CBS actually didn’t approve the use of original series footage until just a couple of months ago. Nimoy said they just wanted to see what was going in the final edit.
Even so, Nimoy told me that both Paramount and CBS “have been very much on board.” After all, with the 50th anniversary of the original Star Trek series coming this fall, the timing of the documentary couldn’t be better.
Adam also got tremendous support from Zachary Quinto, who plays Spock in the current Star Trek films.
“Zach was a driving force behind [the documentary],” said Adam Nimoy. “He got involved as soon as we started trying to put the product together.

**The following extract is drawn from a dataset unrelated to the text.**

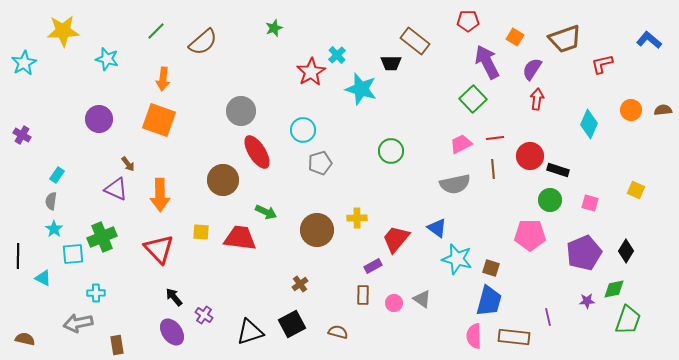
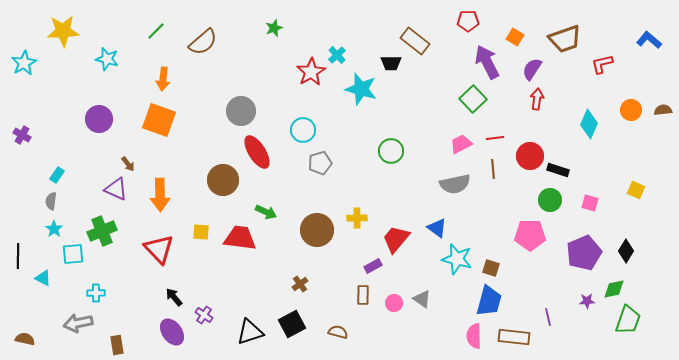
green cross at (102, 237): moved 6 px up
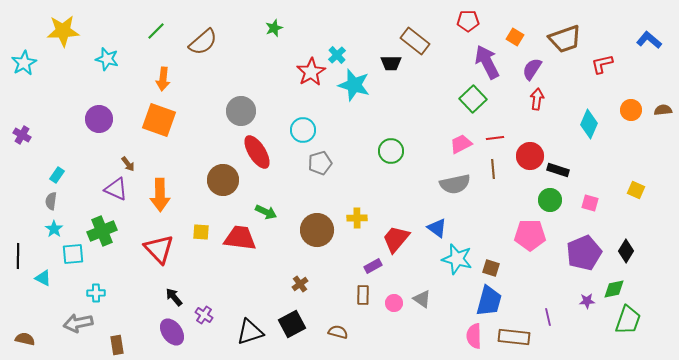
cyan star at (361, 89): moved 7 px left, 4 px up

Originally, Quinto was going to narrate the film. But in the end, Adam found he had so many archival interviews and voice recordings that he didn’t need an overarching narration. Instead, Quinto appears as one of the many people sharing insights and memories of the actor.
The real Nimoy
While Nimoy’s work as Spock sits at the core of the film, For the Love of Spock paints a full portrait of man, detailing his somewhat restless and taciturn nature. Nimoy had many interests, including home improvement, a lifelong passion for photography, singing, stage acting and even piloting an airplane.

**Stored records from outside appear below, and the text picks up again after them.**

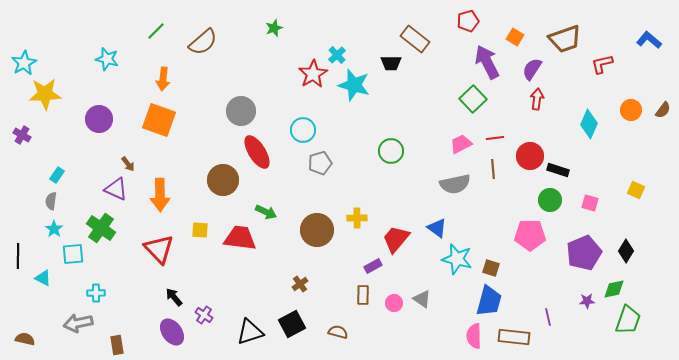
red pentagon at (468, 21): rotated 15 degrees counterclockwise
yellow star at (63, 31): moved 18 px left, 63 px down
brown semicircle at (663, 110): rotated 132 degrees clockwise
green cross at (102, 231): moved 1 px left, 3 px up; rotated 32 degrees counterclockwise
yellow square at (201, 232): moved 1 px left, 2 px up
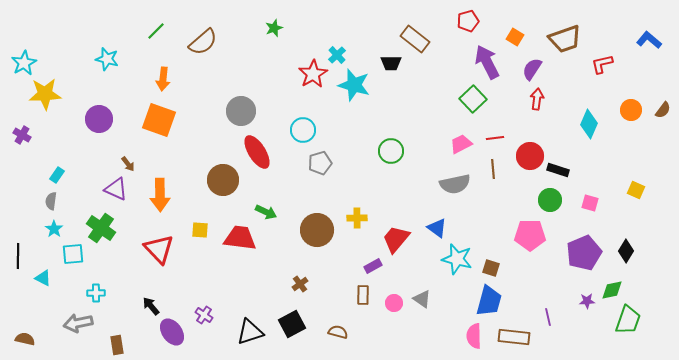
green diamond at (614, 289): moved 2 px left, 1 px down
black arrow at (174, 297): moved 23 px left, 9 px down
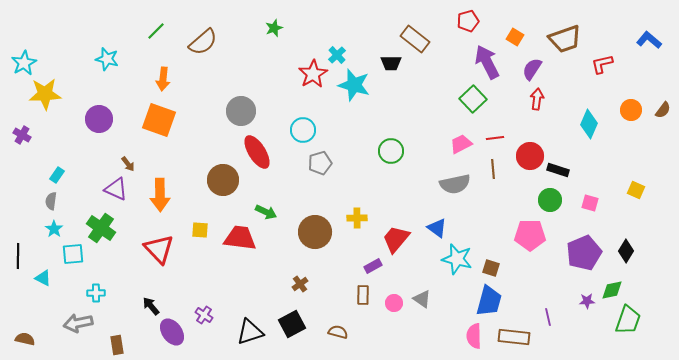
brown circle at (317, 230): moved 2 px left, 2 px down
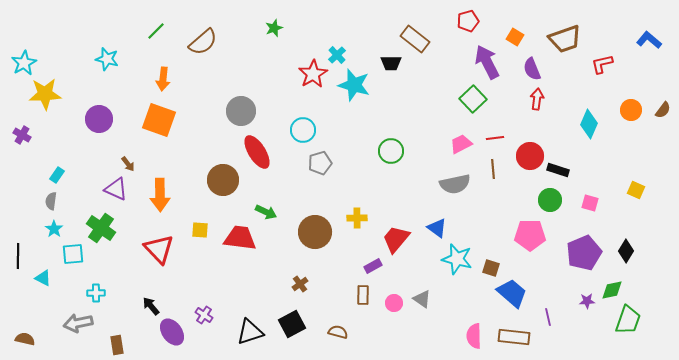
purple semicircle at (532, 69): rotated 55 degrees counterclockwise
blue trapezoid at (489, 301): moved 23 px right, 8 px up; rotated 64 degrees counterclockwise
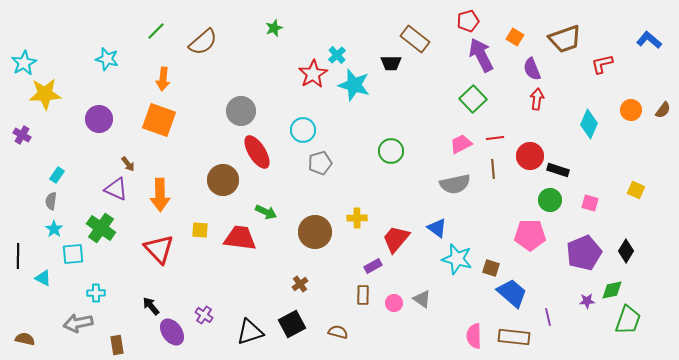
purple arrow at (487, 62): moved 6 px left, 7 px up
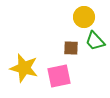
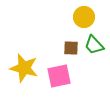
green trapezoid: moved 1 px left, 4 px down
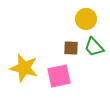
yellow circle: moved 2 px right, 2 px down
green trapezoid: moved 2 px down
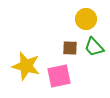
brown square: moved 1 px left
yellow star: moved 2 px right, 2 px up
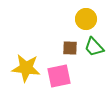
yellow star: moved 2 px down; rotated 8 degrees counterclockwise
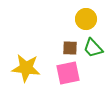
green trapezoid: moved 1 px left, 1 px down
pink square: moved 9 px right, 3 px up
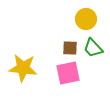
yellow star: moved 3 px left
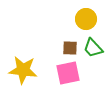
yellow star: moved 2 px down
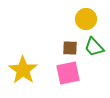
green trapezoid: moved 1 px right, 1 px up
yellow star: rotated 28 degrees clockwise
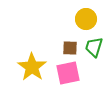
green trapezoid: rotated 60 degrees clockwise
yellow star: moved 9 px right, 3 px up
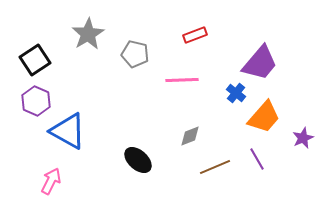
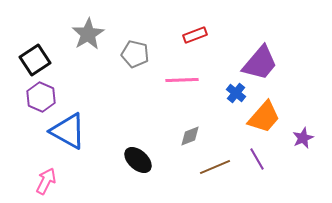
purple hexagon: moved 5 px right, 4 px up
pink arrow: moved 5 px left
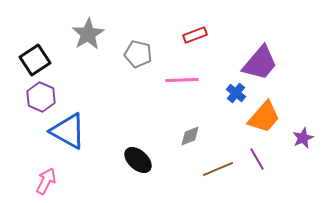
gray pentagon: moved 3 px right
brown line: moved 3 px right, 2 px down
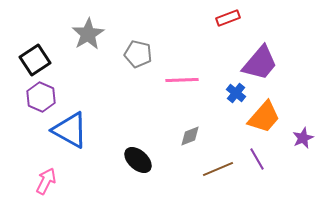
red rectangle: moved 33 px right, 17 px up
blue triangle: moved 2 px right, 1 px up
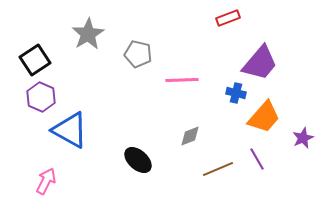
blue cross: rotated 24 degrees counterclockwise
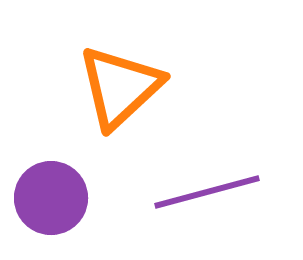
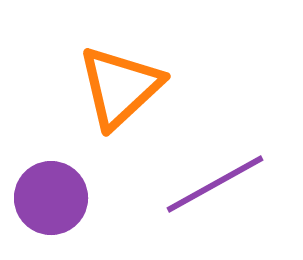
purple line: moved 8 px right, 8 px up; rotated 14 degrees counterclockwise
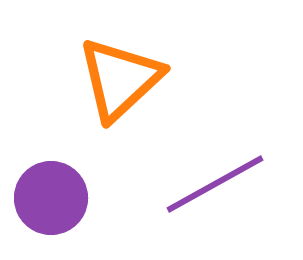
orange triangle: moved 8 px up
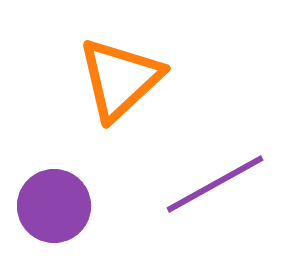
purple circle: moved 3 px right, 8 px down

The film also looks at Nimoy as an absentee parent and his struggles with drinking. The demise of his first marriage is barely addressed, though. His second wife, Susan, was with him until he died, but chose not to appear on camera. (Adam said that she completely supports the project.)
The documentary works because it is, ultimately, a universal story: a boy seeking the love and attention of his father, a man honoring his relationship with a complicated icon.
The physical manifestation of that relationship is a handwritten letter Leonard Nimoy wrote his son in 1973. Adam Nimoy reads the emotional and revealing dispatch throughout the film.
Nimoy said he made the documentary as a sort of culmination of his journey with his father, which, in the third act of Leonard Nimoy’s life, was extremely close.
“I did it for my love for him and love for the character [of Spock],” said Adam, who added that the film’s title actually has two meanings. The filmmaker also made his moviefor Leonard Nimoy’s love.
Even more than a year after his death, there is no shortage of love for Leonard Nimoy or Spock. This expertly crafted, thoroughly entertaining documentary serves as a fitting tribute to both.